DATA -
######

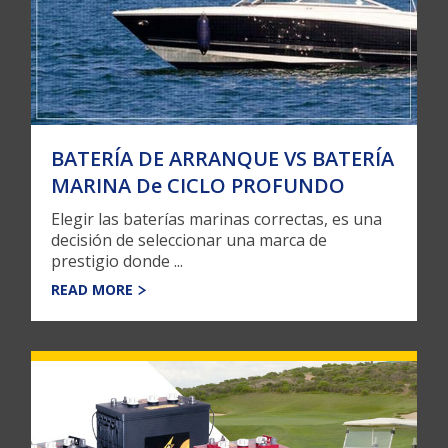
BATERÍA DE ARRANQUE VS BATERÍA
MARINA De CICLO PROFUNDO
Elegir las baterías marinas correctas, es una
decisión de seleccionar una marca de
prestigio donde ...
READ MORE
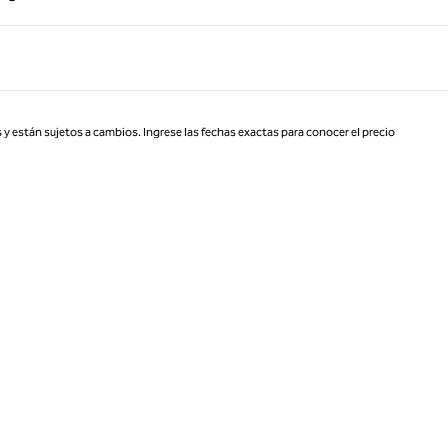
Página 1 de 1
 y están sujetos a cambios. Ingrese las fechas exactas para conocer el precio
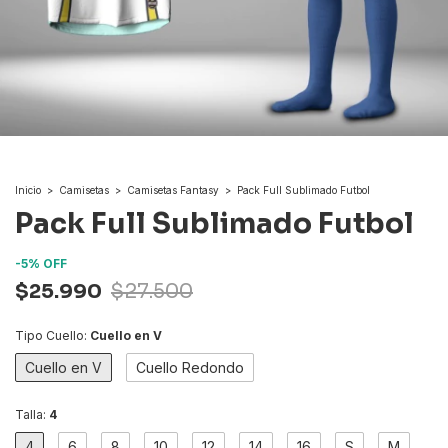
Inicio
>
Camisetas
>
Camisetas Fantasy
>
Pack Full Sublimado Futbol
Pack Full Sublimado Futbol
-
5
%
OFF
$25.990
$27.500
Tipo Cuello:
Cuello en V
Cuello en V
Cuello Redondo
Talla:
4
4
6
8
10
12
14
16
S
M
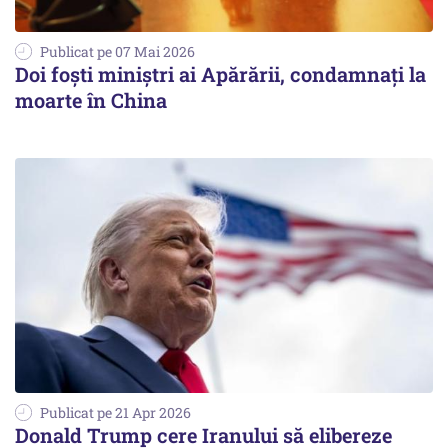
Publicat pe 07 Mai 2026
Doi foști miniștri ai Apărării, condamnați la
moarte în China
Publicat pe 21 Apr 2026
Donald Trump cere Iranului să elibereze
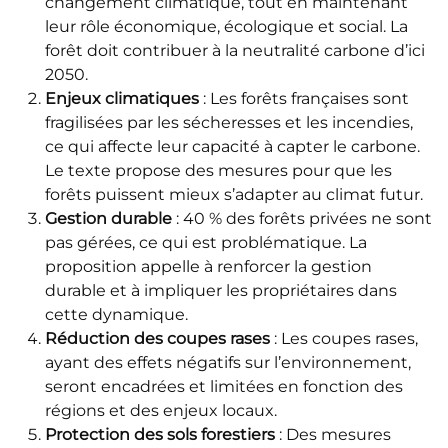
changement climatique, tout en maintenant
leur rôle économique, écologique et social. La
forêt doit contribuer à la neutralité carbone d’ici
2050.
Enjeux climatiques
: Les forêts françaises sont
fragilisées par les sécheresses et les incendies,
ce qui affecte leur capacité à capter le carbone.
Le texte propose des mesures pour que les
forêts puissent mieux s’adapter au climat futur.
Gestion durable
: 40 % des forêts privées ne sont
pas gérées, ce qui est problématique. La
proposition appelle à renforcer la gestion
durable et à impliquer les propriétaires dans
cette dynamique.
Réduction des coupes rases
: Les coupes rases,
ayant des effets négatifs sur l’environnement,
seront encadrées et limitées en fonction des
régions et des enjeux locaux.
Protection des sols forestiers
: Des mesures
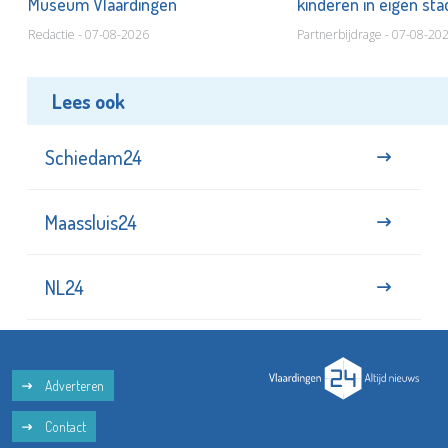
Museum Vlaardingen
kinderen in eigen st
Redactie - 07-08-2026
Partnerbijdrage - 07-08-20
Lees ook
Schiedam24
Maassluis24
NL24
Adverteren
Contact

######

WORK INSTRUCTIONS - Wherever a line above contains the string "mesures", copy that line.

RESULT -
Le texte propose des mesures pour que les
: Des mesures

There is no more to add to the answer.